The test starts by referencing the setup_env fixture, which is responsible for setting up the test environment.

@system_test
def test_django_admin_login_with_default_config(
    setup_env,
    dc_popyka_default_config,
    consumer
):
    ...

The implementation of this fixture is straightforward:

@pytest.fixture
def setup_env(kill_popyka, clean_data, docker_compose_deps):
    yield

It relies on 3 other fixtures to handle specific tasks within the environment setup process:

  • kill_popyka: This fixture ensures a clean slate by terminating any lingering instances of demo-popyka from prior test runs. Code.
  • clean_data: This fixture cleans up the database and Kafka topic, guaranteeing a consistent starting point for your tests in terms of data. Code.
  • docker_compose_deps: This fixture brings up the required dependencies (Django, PostgreSQL, and Kafka) using docker compose. Code.

A predictable testing environment is crucial for verifying system behavior. By utilizing these fixtures, we achieve a high degree of encapsulation and reusability within the test suite.

Step 2: Django login
#

Code:

django_admin_login()

This is not a fixture, this is a simple python function.

Our requirements here are simple: loading the Django Admin URL, filling in the login form, and submitting it. Libraries like mechanize, requests, or even the built-in http client can achieve this. However, in this case, mechanize is used because it often leads to clearer and more maintainable code for this specific kind of task.

Step 3: Waiting for database changes
#

Code:

dc_popyka_default_config.wait_for_change(timeout=5).assert_insert().assert_table("django_session")
dc_popyka_default_config.wait_for_change(timeout=5).assert_update().assert_table("auth_user")
dc_popyka_default_config.wait_for_change(timeout=5).assert_update().assert_table("django_session")

In this step, the test waits (blocks) until it can confirm that Popyka has received the changes from the PostgreSQL database. This might seem to contradict the black-box testing approach we’re aiming for, and that’s a valid concern.

There are practical reasons for using a busy wait here. By blocking the test until Popyka’s expected behavior is verified, we gain valuable visibility into potential failures:

if the test fails at this point, it indicates an issue before Popyka interacts with Kafka. This narrows down the root cause investigation by eliminating any Kafka-related issues and focusing on the communication between PostgreSql and Popyka, or more probably, in Popyka code itself.

Step 4: Verifying Kafka messages
#

Code:

expected_summaries = [("I", "django_session"), ("U", "auth_user"), ("U", "django_session")]
actual_summaries = consumer.wait_for_count_summarized(3, timeout=10)
assert sorted(actual_summaries) == sorted(expected_summaries)
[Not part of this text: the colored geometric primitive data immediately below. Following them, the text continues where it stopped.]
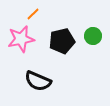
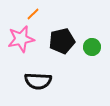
green circle: moved 1 px left, 11 px down
black semicircle: rotated 20 degrees counterclockwise
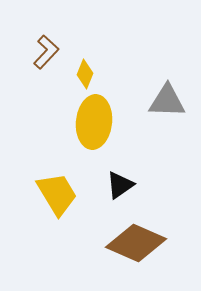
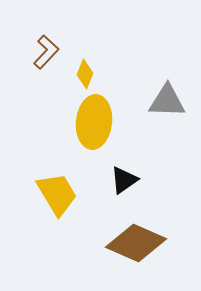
black triangle: moved 4 px right, 5 px up
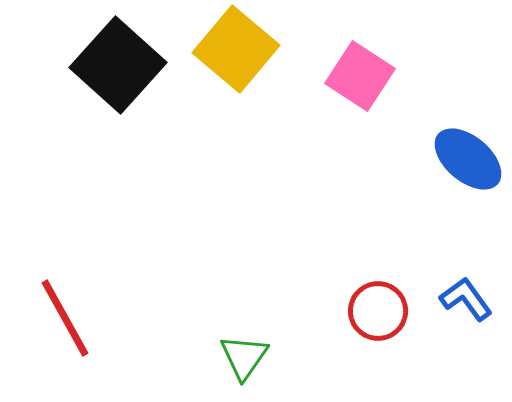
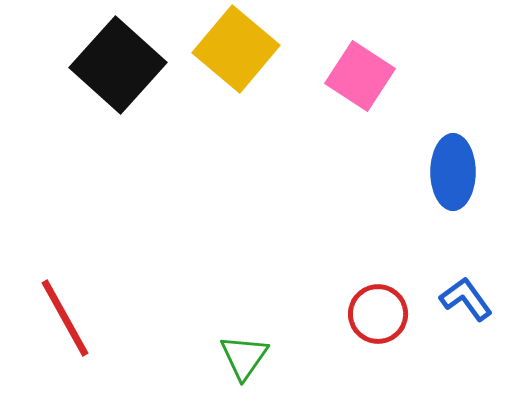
blue ellipse: moved 15 px left, 13 px down; rotated 50 degrees clockwise
red circle: moved 3 px down
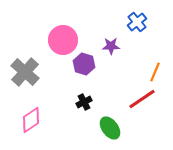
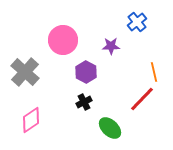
purple hexagon: moved 2 px right, 8 px down; rotated 10 degrees clockwise
orange line: moved 1 px left; rotated 36 degrees counterclockwise
red line: rotated 12 degrees counterclockwise
green ellipse: rotated 10 degrees counterclockwise
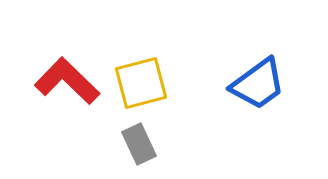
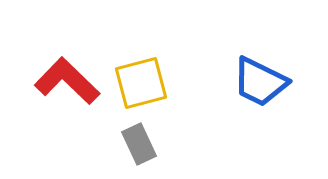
blue trapezoid: moved 2 px right, 2 px up; rotated 62 degrees clockwise
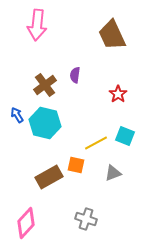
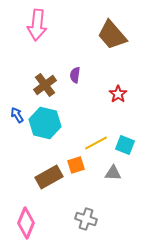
brown trapezoid: rotated 16 degrees counterclockwise
cyan square: moved 9 px down
orange square: rotated 30 degrees counterclockwise
gray triangle: rotated 24 degrees clockwise
pink diamond: rotated 20 degrees counterclockwise
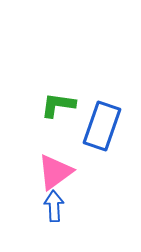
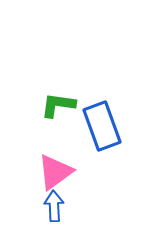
blue rectangle: rotated 39 degrees counterclockwise
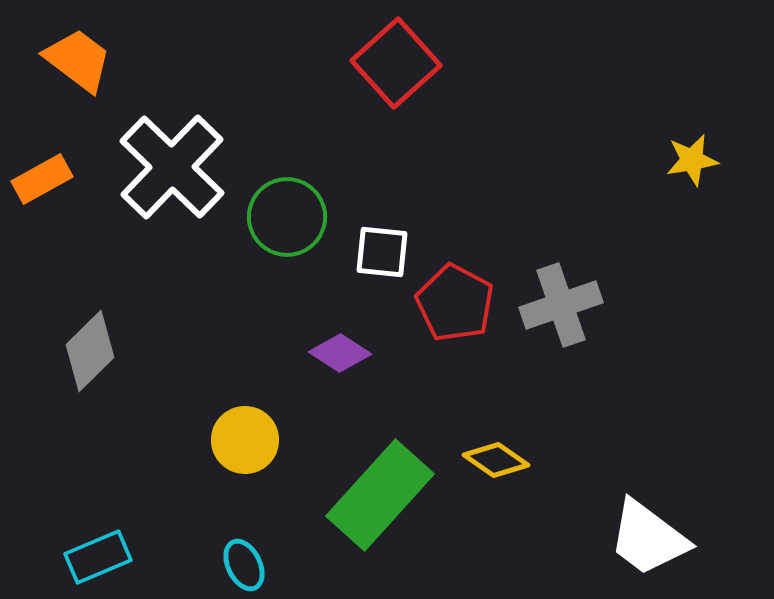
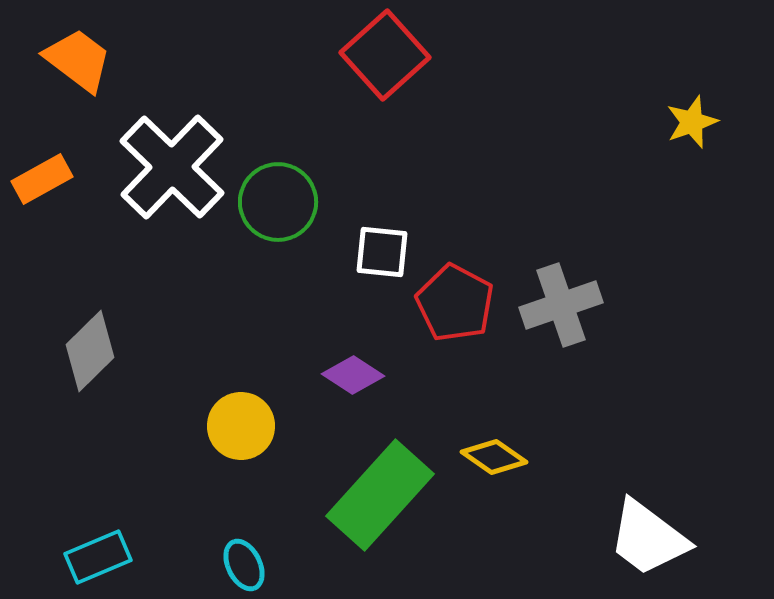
red square: moved 11 px left, 8 px up
yellow star: moved 38 px up; rotated 10 degrees counterclockwise
green circle: moved 9 px left, 15 px up
purple diamond: moved 13 px right, 22 px down
yellow circle: moved 4 px left, 14 px up
yellow diamond: moved 2 px left, 3 px up
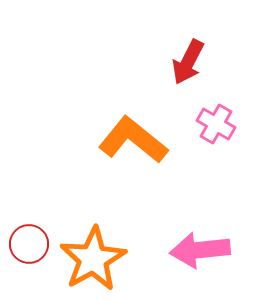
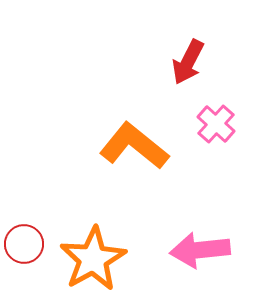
pink cross: rotated 12 degrees clockwise
orange L-shape: moved 1 px right, 6 px down
red circle: moved 5 px left
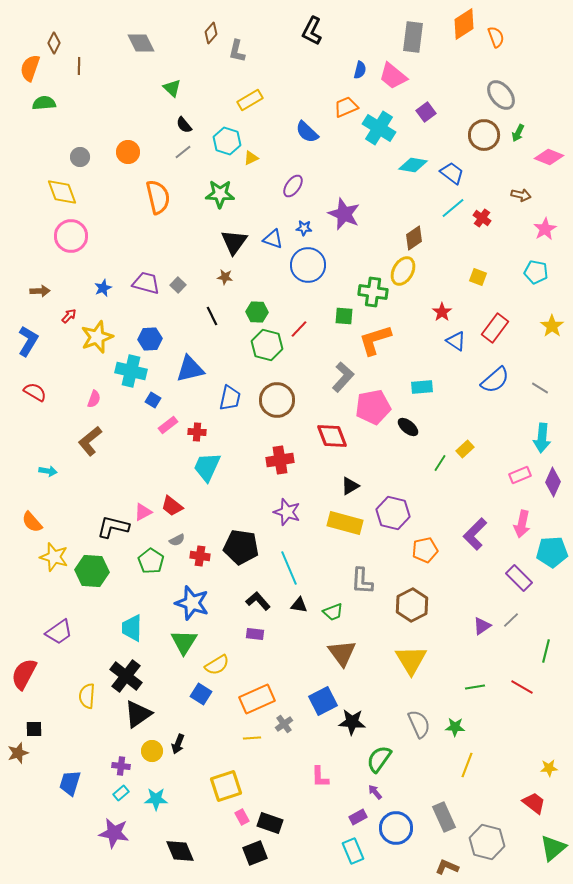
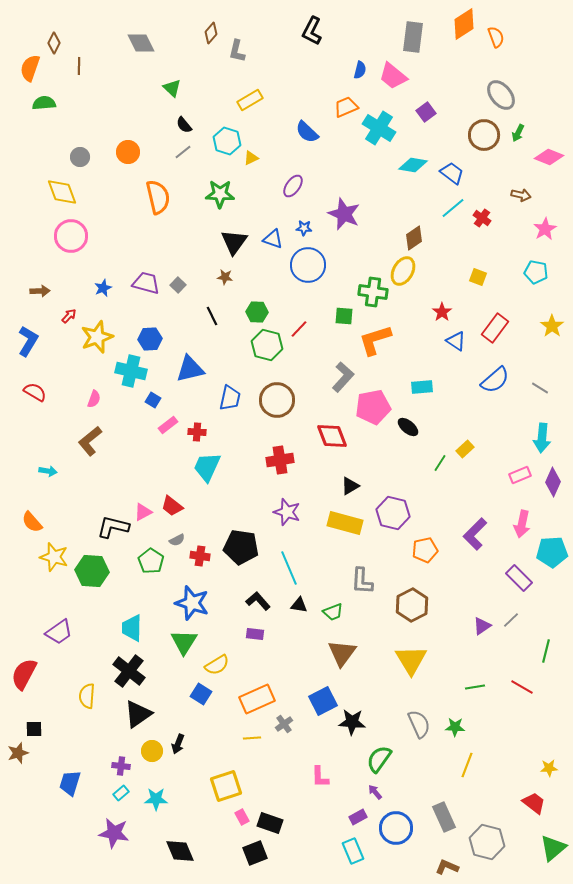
brown triangle at (342, 653): rotated 12 degrees clockwise
black cross at (126, 676): moved 3 px right, 5 px up
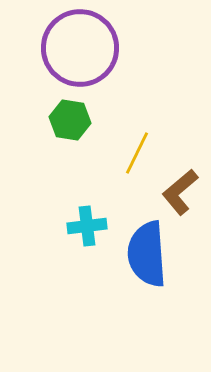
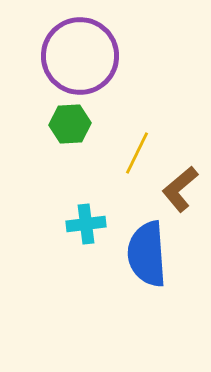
purple circle: moved 8 px down
green hexagon: moved 4 px down; rotated 12 degrees counterclockwise
brown L-shape: moved 3 px up
cyan cross: moved 1 px left, 2 px up
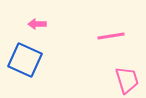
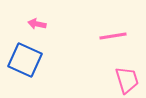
pink arrow: rotated 12 degrees clockwise
pink line: moved 2 px right
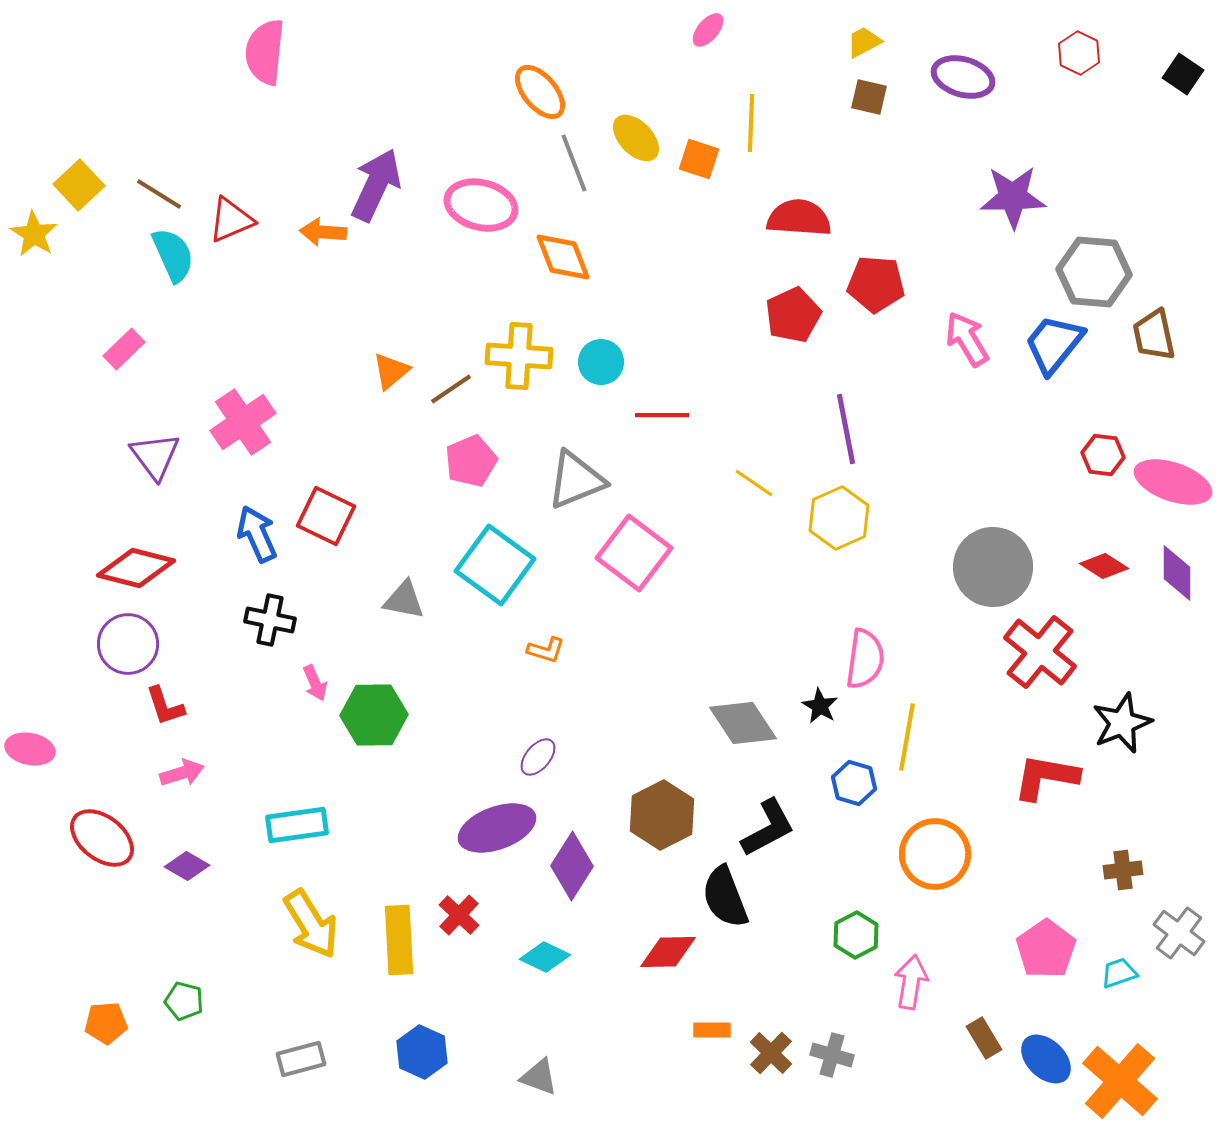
Having confirmed that Popyka captured the changes from PostgreSQL (Step 3), we now verify that it published 3 messages to Kafka, reflecting the 3 database operations:

  • INSERT into django_session.
  • UPDATE of auth_user.
  • UPDATE of django_session.

The test utilizes consumer.wait_for_count_summarized(3, timeout=10) to wait for a maximum of 10 seconds until 3 messages are received from Kafka. To enhance test readability, this function retrieves a summarized version of the messages rather than the full JSON content (which can be large).

The final assertion clearly demonstrates that Popyka’s functionality functioned as expected within the context of this specific test scenario 😀.

Conclusion
#

By following these steps and leveraging:

  • pytest fixtures for reusability, isolation, readability and decoupling of test from setup,
  • docker compose to have a controlled testing environment,
  • mechanize to automate interaction with Django Admin,

this approach establishes a solid foundation for testing Popyka’s core functionality, end to end.

While this scenario focuses on a specific case, it demonstrates a clear testing pattern that can be adapted for various use cases.